Où je ne savais !
St Jean de la Croix (1542-1591)
Poète espagnol de la Renaissance, St Jean de la Croix est connu pour sa liberté d’esprit et de cœur, autant que pour sa rigueur à décrire la voie de l’union mystique qui requiert le dépassement des sens et de l’entendement. Ce poème autobiographique aurait été composé, selon la tradition, à Grenade en 1585, au cours d’un état d’oraison contemplative.

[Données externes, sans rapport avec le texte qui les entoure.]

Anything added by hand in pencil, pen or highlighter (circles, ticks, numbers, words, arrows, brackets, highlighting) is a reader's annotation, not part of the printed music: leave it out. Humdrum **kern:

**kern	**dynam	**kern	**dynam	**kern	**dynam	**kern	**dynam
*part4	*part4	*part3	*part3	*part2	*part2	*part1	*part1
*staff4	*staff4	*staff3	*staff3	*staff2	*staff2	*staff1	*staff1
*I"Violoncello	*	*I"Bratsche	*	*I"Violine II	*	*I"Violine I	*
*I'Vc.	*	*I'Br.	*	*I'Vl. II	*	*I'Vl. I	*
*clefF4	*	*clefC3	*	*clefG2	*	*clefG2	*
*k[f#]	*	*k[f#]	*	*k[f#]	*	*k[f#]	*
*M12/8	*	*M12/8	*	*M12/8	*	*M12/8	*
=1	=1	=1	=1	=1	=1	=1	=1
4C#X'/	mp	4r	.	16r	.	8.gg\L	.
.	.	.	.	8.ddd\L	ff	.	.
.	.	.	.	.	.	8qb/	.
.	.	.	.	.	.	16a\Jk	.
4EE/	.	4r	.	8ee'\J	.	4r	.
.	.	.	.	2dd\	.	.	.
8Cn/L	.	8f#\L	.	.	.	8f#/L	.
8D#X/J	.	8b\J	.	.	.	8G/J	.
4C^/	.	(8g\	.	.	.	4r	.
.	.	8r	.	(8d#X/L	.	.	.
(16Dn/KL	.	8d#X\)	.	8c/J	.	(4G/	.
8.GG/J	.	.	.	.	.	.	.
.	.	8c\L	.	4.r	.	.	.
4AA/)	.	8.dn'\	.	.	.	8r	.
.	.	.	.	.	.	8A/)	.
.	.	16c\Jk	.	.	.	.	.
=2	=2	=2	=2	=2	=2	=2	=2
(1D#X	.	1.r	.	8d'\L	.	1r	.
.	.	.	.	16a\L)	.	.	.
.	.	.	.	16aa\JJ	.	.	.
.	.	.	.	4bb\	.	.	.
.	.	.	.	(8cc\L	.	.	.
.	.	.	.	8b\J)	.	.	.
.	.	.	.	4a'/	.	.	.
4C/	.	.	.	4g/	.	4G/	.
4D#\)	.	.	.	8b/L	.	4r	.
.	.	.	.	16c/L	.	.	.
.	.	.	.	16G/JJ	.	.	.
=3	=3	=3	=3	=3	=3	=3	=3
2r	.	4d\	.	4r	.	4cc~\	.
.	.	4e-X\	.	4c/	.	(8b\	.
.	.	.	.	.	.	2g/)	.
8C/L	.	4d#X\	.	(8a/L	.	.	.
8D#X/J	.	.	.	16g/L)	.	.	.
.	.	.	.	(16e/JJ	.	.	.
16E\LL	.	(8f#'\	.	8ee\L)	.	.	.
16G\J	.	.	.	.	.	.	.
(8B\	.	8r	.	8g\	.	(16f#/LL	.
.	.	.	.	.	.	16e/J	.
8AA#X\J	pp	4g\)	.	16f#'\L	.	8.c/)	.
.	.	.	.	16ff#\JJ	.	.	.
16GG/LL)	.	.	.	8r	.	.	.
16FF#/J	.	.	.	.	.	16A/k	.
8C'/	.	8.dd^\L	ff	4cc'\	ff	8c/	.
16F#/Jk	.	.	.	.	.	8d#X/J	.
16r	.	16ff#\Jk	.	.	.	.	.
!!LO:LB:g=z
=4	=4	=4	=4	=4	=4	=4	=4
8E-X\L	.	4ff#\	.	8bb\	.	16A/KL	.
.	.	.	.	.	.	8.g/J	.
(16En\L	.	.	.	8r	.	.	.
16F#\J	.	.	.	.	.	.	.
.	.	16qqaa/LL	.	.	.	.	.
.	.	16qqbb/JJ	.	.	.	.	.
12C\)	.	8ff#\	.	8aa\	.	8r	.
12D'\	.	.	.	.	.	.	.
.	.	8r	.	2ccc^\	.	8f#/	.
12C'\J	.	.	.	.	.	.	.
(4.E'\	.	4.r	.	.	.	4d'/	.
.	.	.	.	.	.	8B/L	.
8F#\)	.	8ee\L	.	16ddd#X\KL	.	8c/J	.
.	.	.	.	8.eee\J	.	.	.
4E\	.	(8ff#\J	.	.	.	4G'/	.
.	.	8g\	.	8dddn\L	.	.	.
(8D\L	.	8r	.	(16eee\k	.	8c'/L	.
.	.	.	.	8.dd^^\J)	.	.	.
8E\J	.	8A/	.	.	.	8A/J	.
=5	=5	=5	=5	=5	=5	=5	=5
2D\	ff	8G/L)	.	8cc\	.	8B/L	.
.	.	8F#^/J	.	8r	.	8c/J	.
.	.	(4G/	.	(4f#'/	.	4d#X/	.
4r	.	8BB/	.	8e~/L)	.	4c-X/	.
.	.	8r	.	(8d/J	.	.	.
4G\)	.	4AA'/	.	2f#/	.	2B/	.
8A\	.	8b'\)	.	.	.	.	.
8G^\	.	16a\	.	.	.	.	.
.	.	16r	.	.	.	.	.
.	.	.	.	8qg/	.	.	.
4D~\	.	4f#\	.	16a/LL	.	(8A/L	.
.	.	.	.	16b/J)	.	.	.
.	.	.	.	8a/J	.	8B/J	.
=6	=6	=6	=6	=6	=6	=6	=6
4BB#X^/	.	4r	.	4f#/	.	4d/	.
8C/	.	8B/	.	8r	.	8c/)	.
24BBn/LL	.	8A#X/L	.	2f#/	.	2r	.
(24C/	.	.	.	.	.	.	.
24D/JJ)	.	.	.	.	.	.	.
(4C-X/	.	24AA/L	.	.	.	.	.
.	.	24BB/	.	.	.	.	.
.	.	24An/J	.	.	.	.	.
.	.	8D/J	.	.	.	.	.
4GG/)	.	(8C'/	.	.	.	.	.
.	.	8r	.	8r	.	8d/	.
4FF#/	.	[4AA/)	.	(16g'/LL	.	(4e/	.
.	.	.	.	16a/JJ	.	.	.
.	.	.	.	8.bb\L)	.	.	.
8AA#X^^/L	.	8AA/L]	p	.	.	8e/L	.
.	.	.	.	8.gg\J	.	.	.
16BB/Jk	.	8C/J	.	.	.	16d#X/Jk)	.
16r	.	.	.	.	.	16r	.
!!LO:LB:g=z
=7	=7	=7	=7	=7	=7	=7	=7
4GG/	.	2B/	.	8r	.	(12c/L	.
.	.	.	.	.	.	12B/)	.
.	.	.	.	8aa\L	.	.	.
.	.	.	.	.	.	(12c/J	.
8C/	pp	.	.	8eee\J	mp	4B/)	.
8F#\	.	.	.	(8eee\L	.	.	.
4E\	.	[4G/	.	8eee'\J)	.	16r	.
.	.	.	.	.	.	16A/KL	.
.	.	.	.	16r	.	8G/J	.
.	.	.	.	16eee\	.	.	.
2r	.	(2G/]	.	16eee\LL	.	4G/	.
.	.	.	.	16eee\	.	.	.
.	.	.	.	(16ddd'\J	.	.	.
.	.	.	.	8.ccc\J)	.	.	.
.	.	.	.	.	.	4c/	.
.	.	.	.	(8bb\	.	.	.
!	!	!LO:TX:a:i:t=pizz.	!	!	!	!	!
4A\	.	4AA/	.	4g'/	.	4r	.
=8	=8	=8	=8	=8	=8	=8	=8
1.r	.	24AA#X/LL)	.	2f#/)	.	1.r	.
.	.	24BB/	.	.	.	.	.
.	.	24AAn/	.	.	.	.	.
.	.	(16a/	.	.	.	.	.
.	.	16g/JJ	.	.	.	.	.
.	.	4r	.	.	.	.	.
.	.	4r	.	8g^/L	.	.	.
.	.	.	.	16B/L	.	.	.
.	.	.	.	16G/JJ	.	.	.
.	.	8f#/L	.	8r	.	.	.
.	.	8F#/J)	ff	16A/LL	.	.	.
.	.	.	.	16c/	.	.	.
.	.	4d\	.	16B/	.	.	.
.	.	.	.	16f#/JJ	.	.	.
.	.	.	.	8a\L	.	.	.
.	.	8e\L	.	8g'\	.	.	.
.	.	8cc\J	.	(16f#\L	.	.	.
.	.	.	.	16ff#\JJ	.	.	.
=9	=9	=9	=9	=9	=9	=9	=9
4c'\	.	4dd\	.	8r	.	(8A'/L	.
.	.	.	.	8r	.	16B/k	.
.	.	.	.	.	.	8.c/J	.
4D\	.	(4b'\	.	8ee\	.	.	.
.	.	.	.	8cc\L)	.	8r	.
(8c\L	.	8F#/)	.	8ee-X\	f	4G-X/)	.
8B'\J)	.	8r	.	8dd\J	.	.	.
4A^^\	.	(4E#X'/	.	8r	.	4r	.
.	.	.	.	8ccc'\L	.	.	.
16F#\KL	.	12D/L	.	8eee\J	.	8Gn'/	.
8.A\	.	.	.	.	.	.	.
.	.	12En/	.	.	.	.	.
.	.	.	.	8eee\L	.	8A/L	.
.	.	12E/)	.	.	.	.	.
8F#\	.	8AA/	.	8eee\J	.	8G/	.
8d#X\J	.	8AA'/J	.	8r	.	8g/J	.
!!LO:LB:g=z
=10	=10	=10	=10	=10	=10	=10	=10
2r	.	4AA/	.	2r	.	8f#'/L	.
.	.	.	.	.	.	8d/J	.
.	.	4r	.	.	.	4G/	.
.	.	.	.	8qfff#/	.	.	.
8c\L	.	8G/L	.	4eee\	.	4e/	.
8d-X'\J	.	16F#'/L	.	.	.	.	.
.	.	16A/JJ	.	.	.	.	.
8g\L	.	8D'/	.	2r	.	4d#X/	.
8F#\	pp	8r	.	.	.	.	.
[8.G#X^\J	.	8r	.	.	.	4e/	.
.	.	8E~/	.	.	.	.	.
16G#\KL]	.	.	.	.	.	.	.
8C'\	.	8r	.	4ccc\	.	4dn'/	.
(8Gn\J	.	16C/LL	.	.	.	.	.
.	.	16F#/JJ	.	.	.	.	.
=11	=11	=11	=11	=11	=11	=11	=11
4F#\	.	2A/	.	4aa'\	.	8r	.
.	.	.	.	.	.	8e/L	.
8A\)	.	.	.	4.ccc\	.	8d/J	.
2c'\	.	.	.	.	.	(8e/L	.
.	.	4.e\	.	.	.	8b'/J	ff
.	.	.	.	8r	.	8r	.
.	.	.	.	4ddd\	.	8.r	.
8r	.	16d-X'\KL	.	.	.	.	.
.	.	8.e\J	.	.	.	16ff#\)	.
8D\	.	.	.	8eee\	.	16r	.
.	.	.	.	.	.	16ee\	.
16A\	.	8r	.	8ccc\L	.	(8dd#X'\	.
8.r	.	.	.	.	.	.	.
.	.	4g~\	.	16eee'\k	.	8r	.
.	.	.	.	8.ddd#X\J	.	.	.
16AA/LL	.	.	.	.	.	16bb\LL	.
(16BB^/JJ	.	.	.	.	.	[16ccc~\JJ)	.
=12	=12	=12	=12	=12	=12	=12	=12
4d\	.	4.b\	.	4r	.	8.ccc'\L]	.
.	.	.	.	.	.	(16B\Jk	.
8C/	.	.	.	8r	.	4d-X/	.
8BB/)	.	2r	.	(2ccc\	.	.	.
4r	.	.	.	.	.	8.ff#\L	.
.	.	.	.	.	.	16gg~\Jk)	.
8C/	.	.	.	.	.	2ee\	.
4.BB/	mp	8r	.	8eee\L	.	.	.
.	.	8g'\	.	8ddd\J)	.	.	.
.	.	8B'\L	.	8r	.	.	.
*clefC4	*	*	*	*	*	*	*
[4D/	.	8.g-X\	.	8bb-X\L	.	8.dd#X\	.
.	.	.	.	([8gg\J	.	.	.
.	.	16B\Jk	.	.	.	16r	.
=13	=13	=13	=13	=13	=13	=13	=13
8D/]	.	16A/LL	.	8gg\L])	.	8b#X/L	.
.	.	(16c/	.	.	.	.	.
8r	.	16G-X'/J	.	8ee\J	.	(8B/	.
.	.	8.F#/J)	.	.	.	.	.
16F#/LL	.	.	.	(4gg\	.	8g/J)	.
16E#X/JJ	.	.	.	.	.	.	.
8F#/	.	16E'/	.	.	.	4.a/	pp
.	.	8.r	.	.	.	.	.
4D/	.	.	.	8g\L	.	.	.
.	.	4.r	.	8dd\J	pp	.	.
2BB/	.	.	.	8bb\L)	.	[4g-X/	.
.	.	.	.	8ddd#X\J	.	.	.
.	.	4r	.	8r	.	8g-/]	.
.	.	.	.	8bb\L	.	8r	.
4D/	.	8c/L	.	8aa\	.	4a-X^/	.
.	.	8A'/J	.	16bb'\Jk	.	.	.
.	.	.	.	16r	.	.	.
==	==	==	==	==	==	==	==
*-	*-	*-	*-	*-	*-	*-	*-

Je suis entré où ne savais,
Et je suis resté sans savoir,
Toute science transcendant.
Moi je ne savais où j’entrais,
Cependant quand je me vis là,
Sans savoir où je me trouvais,
De grandes choses je compris.
Point ne dirai ce qu’ai senti,
Car je suis resté sans savoir,
Toute science transcendant.
De paix et de piété
C’était la science parfaite,
En profonde solitude,
Directement entendue ;
C’était chose si secrète,
Que je suis resté balbutiant,
Toute science transcendant.
J’étais tellement ravi,
Si absorbé et transporté,
Que mon sens demeura
De tout sentir privé ;
Et l’esprit, doté
D’un entendement sans entendre,
Toute science transcendant.
Celui qui parvient là vraiment,
De soi-même il défaille ;
Tout ce qu’il savait avant,
Très bas lui semble maintenant ;
Et sa science augmente tant
Qu’il en demeure sans savoir,
Toute science transcendant.
Plus il monte haut,
Moins il comprenait
Ce qu’est la nuée ténébreuse
Qui éclairait la nuit ;
Aussi celui qui savait
Demeure toujours sans savoir,
Toute science transcendant.
Ce savoir en ne sachant pas
Est de si haut pouvoir,
Que les savants argumentant
Jamais ne le peuvent vaincre ;
Car leur savoir ne parvient pas,
A ne pas entendre entendant,
Toute science transcendant.
Et de si haute excellence
Est ce suprême savoir,
Qu’il n’est faculté ni science
Qui le puissent entreprendre ;
Celui qui saura se vaincre
Par un non savoir qui sait,
Ira toujours transcendant.
Et si vous voulez l’écouter,
Cette suprême science
Consiste en un très vif sentir
De la divine essence ;
C’est l’œuvre de sa clémence,
Faire demeurer sans entendre,
Toute science transcendant.
St Jean de la Croix, Poésies complètes, Traduction Bernard Sesé, Les Cahiers Obsidiane,1983.